→ Exercise prompt: Down to the last line, restate the records word for word, but not the pictures.

++++ Records provided

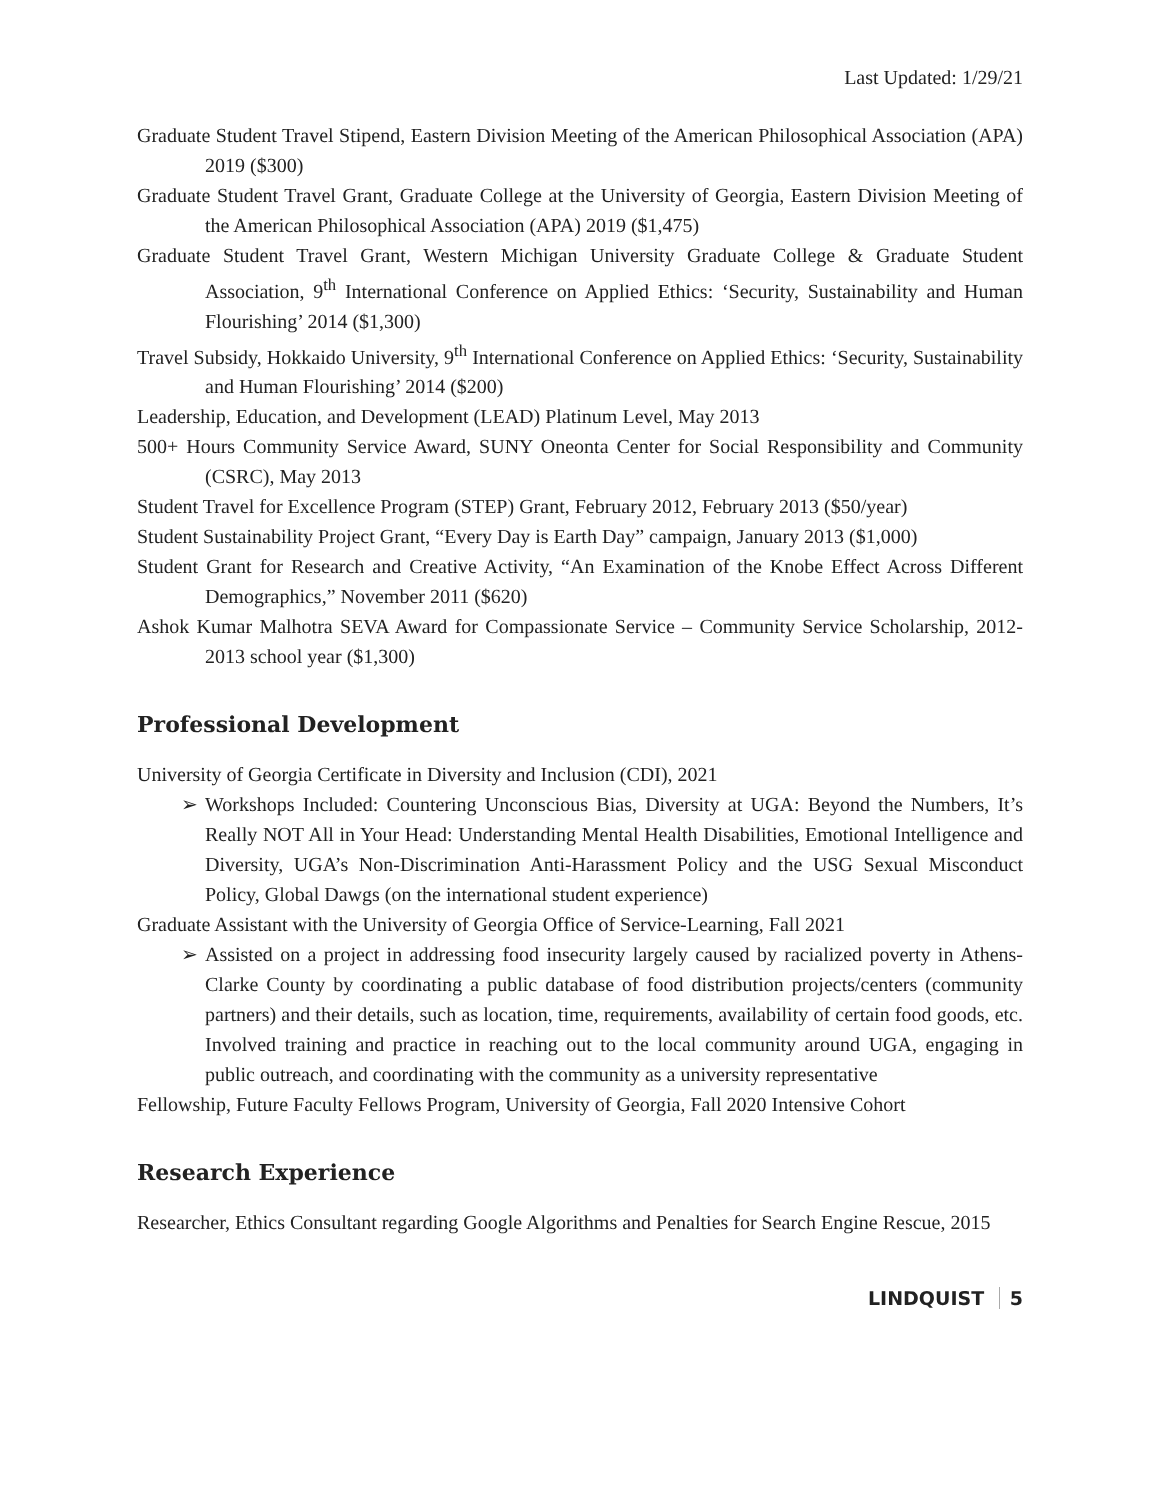Last Updated: 1/29/21
Graduate Student Travel Stipend, Eastern Division Meeting of the American Philosophical Association (APA) 2019 ($300)
Graduate Student Travel Grant, Graduate College at the University of Georgia, Eastern Division Meeting of the American Philosophical Association (APA) 2019 ($1,475)
Graduate Student Travel Grant, Western Michigan University Graduate College & Graduate Student Association, 9<sup>th</sup> International Conference on Applied Ethics: ‘Security, Sustainability and Human Flourishing’ 2014 ($1,300)
Travel Subsidy, Hokkaido University, 9<sup>th</sup> International Conference on Applied Ethics: ‘Security, Sustainability and Human Flourishing’ 2014 ($200)
Leadership, Education, and Development (LEAD) Platinum Level, May 2013
500+ Hours Community Service Award, SUNY Oneonta Center for Social Responsibility and Community (CSRC), May 2013
Student Travel for Excellence Program (STEP) Grant, February 2012, February 2013 ($50/year)
Student Sustainability Project Grant, “Every Day is Earth Day” campaign, January 2013 ($1,000)
Student Grant for Research and Creative Activity, “An Examination of the Knobe Effect Across Different Demographics,” November 2011 ($620)
Ashok Kumar Malhotra SEVA Award for Compassionate Service – Community Service Scholarship, 2012-2013 school year ($1,300)
Professional Development
University of Georgia Certificate in Diversity and Inclusion (CDI), 2021
➢ Workshops Included: Countering Unconscious Bias, Diversity at UGA: Beyond the Numbers, It’s Really NOT All in Your Head: Understanding Mental Health Disabilities, Emotional Intelligence and Diversity, UGA’s Non-Discrimination Anti-Harassment Policy and the USG Sexual Misconduct Policy, Global Dawgs (on the international student experience)
Graduate Assistant with the University of Georgia Office of Service-Learning, Fall 2021
➢ Assisted on a project in addressing food insecurity largely caused by racialized poverty in Athens-Clarke County by coordinating a public database of food distribution projects/centers (community partners) and their details, such as location, time, requirements, availability of certain food goods, etc. Involved training and practice in reaching out to the local community around UGA, engaging in public outreach, and coordinating with the community as a university representative
Fellowship, Future Faculty Fellows Program, University of Georgia, Fall 2020 Intensive Cohort
Research Experience
Researcher, Ethics Consultant regarding Google Algorithms and Penalties for Search Engine Rescue, 2015
LINDQUIST 5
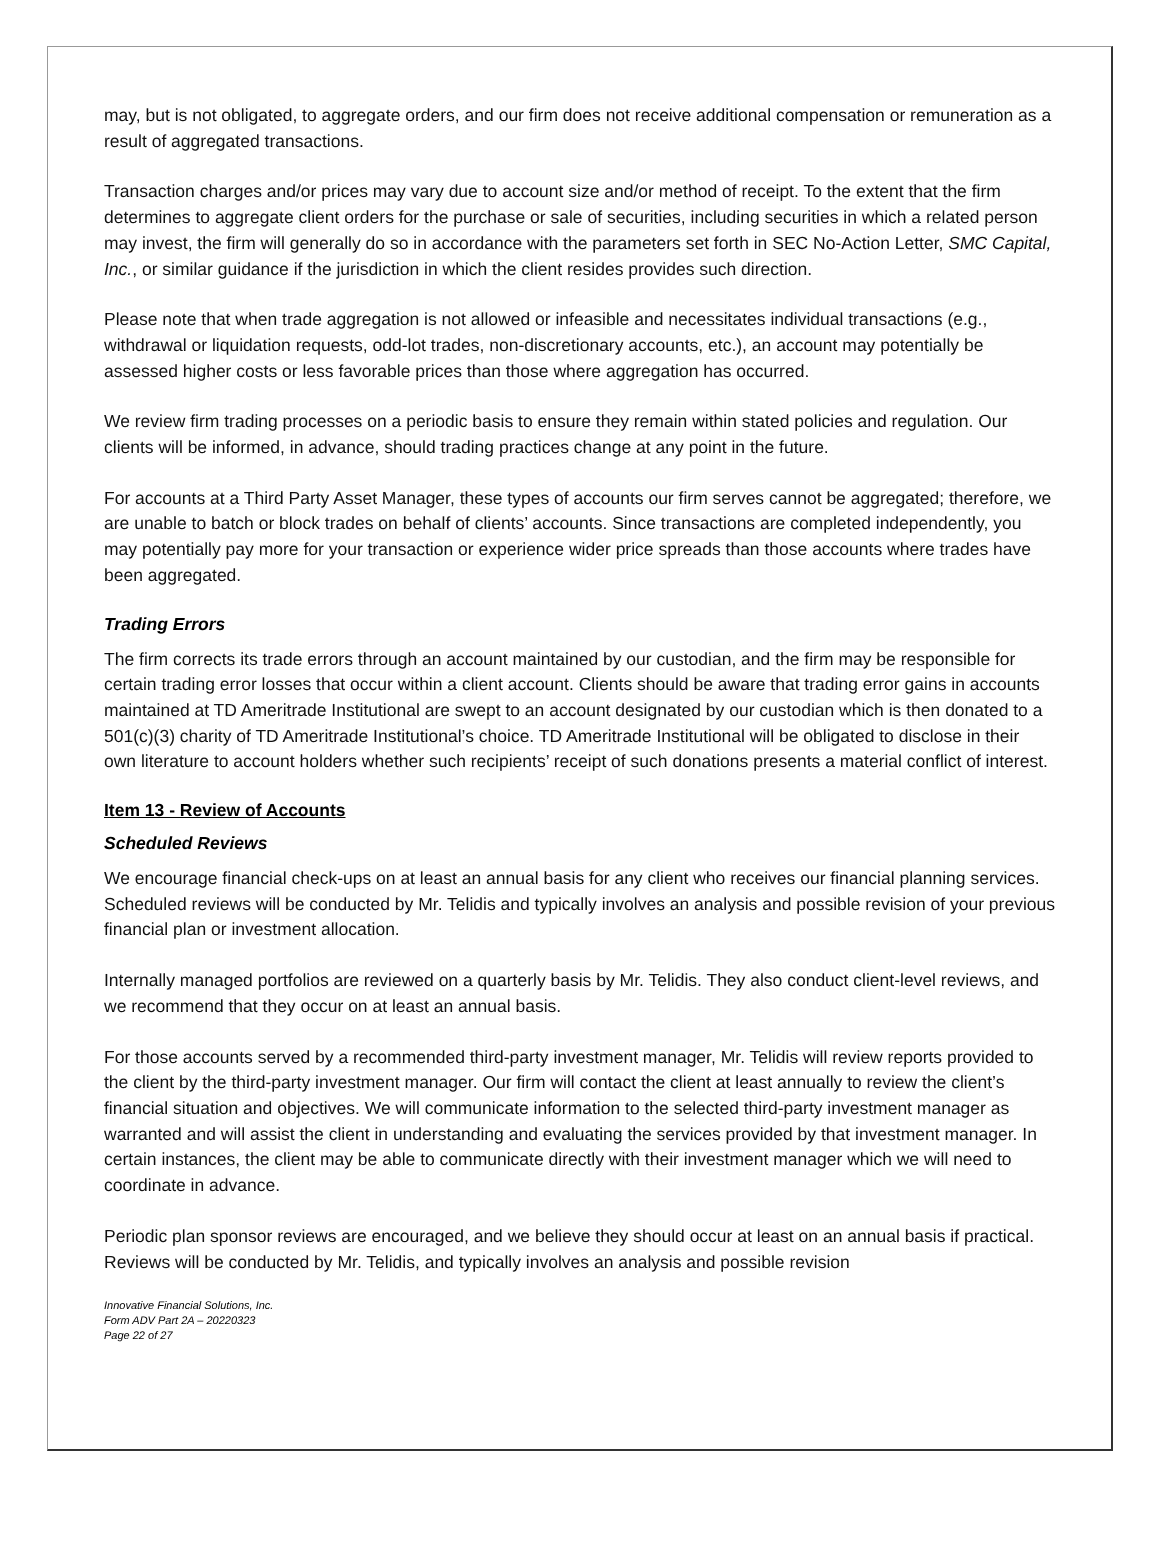may, but is not obligated, to aggregate orders, and our firm does not receive additional compensation or remuneration as a result of aggregated transactions.
Transaction charges and/or prices may vary due to account size and/or method of receipt. To the extent that the firm determines to aggregate client orders for the purchase or sale of securities, including securities in which a related person may invest, the firm will generally do so in accordance with the parameters set forth in SEC No-Action Letter, SMC Capital, Inc., or similar guidance if the jurisdiction in which the client resides provides such direction.
Please note that when trade aggregation is not allowed or infeasible and necessitates individual transactions (e.g., withdrawal or liquidation requests, odd-lot trades, non-discretionary accounts, etc.), an account may potentially be assessed higher costs or less favorable prices than those where aggregation has occurred.
We review firm trading processes on a periodic basis to ensure they remain within stated policies and regulation. Our clients will be informed, in advance, should trading practices change at any point in the future.
For accounts at a Third Party Asset Manager, these types of accounts our firm serves cannot be aggregated; therefore, we are unable to batch or block trades on behalf of clients’ accounts. Since transactions are completed independently, you may potentially pay more for your transaction or experience wider price spreads than those accounts where trades have been aggregated.
Trading Errors
The firm corrects its trade errors through an account maintained by our custodian, and the firm may be responsible for certain trading error losses that occur within a client account. Clients should be aware that trading error gains in accounts maintained at TD Ameritrade Institutional are swept to an account designated by our custodian which is then donated to a 501(c)(3) charity of TD Ameritrade Institutional’s choice. TD Ameritrade Institutional will be obligated to disclose in their own literature to account holders whether such recipients’ receipt of such donations presents a material conflict of interest.
Item 13 - Review of Accounts
Scheduled Reviews
We encourage financial check-ups on at least an annual basis for any client who receives our financial planning services. Scheduled reviews will be conducted by Mr. Telidis and typically involves an analysis and possible revision of your previous financial plan or investment allocation.
Internally managed portfolios are reviewed on a quarterly basis by Mr. Telidis. They also conduct client-level reviews, and we recommend that they occur on at least an annual basis.
For those accounts served by a recommended third-party investment manager, Mr. Telidis will review reports provided to the client by the third-party investment manager. Our firm will contact the client at least annually to review the client’s financial situation and objectives. We will communicate information to the selected third-party investment manager as warranted and will assist the client in understanding and evaluating the services provided by that investment manager. In certain instances, the client may be able to communicate directly with their investment manager which we will need to coordinate in advance.
Periodic plan sponsor reviews are encouraged, and we believe they should occur at least on an annual basis if practical. Reviews will be conducted by Mr. Telidis, and typically involves an analysis and possible revision
Innovative Financial Solutions, Inc.
Form ADV Part 2A – 20220323
Page 22 of 27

++++++++

→ Expected answer:
Last Updated: 1/29/21
Graduate Student Travel Stipend, Eastern Division Meeting of the American Philosophical Association (APA) 2019 ($300)
Graduate Student Travel Grant, Graduate College at the University of Georgia, Eastern Division Meeting of the American Philosophical Association (APA) 2019 ($1,475)
Graduate Student Travel Grant, Western Michigan University Graduate College & Graduate Student Association, 9<sup>th</sup> International Conference on Applied Ethics: ‘Security, Sustainability and Human Flourishing’ 2014 ($1,300)
Travel Subsidy, Hokkaido University, 9<sup>th</sup> International Conference on Applied Ethics: ‘Security, Sustainability and Human Flourishing’ 2014 ($200)
Leadership, Education, and Development (LEAD) Platinum Level, May 2013
500+ Hours Community Service Award, SUNY Oneonta Center for Social Responsibility and Community (CSRC), May 2013
Student Travel for Excellence Program (STEP) Grant, February 2012, February 2013 ($50/year)
Student Sustainability Project Grant, “Every Day is Earth Day” campaign, January 2013 ($1,000)
Student Grant for Research and Creative Activity, “An Examination of the Knobe Effect Across Different Demographics,” November 2011 ($620)
Ashok Kumar Malhotra SEVA Award for Compassionate Service – Community Service Scholarship, 2012-2013 school year ($1,300)
Professional Development
University of Georgia Certificate in Diversity and Inclusion (CDI), 2021
➢ Workshops Included: Countering Unconscious Bias, Diversity at UGA: Beyond the Numbers, It’s Really NOT All in Your Head: Understanding Mental Health Disabilities, Emotional Intelligence and Diversity, UGA’s Non-Discrimination Anti-Harassment Policy and the USG Sexual Misconduct Policy, Global Dawgs (on the international student experience)
Graduate Assistant with the University of Georgia Office of Service-Learning, Fall 2021
➢ Assisted on a project in addressing food insecurity largely caused by racialized poverty in Athens-Clarke County by coordinating a public database of food distribution projects/centers (community partners) and their details, such as location, time, requirements, availability of certain food goods, etc. Involved training and practice in reaching out to the local community around UGA, engaging in public outreach, and coordinating with the community as a university representative
Fellowship, Future Faculty Fellows Program, University of Georgia, Fall 2020 Intensive Cohort
Research Experience
Researcher, Ethics Consultant regarding Google Algorithms and Penalties for Search Engine Rescue, 2015
LINDQUIST 5
may, but is not obligated, to aggregate orders, and our firm does not receive additional compensation or remuneration as a result of aggregated transactions.
Transaction charges and/or prices may vary due to account size and/or method of receipt. To the extent that the firm determines to aggregate client orders for the purchase or sale of securities, including securities in which a related person may invest, the firm will generally do so in accordance with the parameters set forth in SEC No-Action Letter, SMC Capital, Inc., or similar guidance if the jurisdiction in which the client resides provides such direction.
Please note that when trade aggregation is not allowed or infeasible and necessitates individual transactions (e.g., withdrawal or liquidation requests, odd-lot trades, non-discretionary accounts, etc.), an account may potentially be assessed higher costs or less favorable prices than those where aggregation has occurred.
We review firm trading processes on a periodic basis to ensure they remain within stated policies and regulation. Our clients will be informed, in advance, should trading practices change at any point in the future.
For accounts at a Third Party Asset Manager, these types of accounts our firm serves cannot be aggregated; therefore, we are unable to batch or block trades on behalf of clients’ accounts. Since transactions are completed independently, you may potentially pay more for your transaction or experience wider price spreads than those accounts where trades have been aggregated.
Trading Errors
The firm corrects its trade errors through an account maintained by our custodian, and the firm may be responsible for certain trading error losses that occur within a client account. Clients should be aware that trading error gains in accounts maintained at TD Ameritrade Institutional are swept to an account designated by our custodian which is then donated to a 501(c)(3) charity of TD Ameritrade Institutional’s choice. TD Ameritrade Institutional will be obligated to disclose in their own literature to account holders whether such recipients’ receipt of such donations presents a material conflict of interest.
Item 13 - Review of Accounts
Scheduled Reviews
We encourage financial check-ups on at least an annual basis for any client who receives our financial planning services. Scheduled reviews will be conducted by Mr. Telidis and typically involves an analysis and possible revision of your previous financial plan or investment allocation.
Internally managed portfolios are reviewed on a quarterly basis by Mr. Telidis. They also conduct client-level reviews, and we recommend that they occur on at least an annual basis.
For those accounts served by a recommended third-party investment manager, Mr. Telidis will review reports provided to the client by the third-party investment manager. Our firm will contact the client at least annually to review the client’s financial situation and objectives. We will communicate information to the selected third-party investment manager as warranted and will assist the client in understanding and evaluating the services provided by that investment manager. In certain instances, the client may be able to communicate directly with their investment manager which we will need to coordinate in advance.
Periodic plan sponsor reviews are encouraged, and we believe they should occur at least on an annual basis if practical. Reviews will be conducted by Mr. Telidis, and typically involves an analysis and possible revision
Innovative Financial Solutions, Inc.
Form ADV Part 2A – 20220323
Page 22 of 27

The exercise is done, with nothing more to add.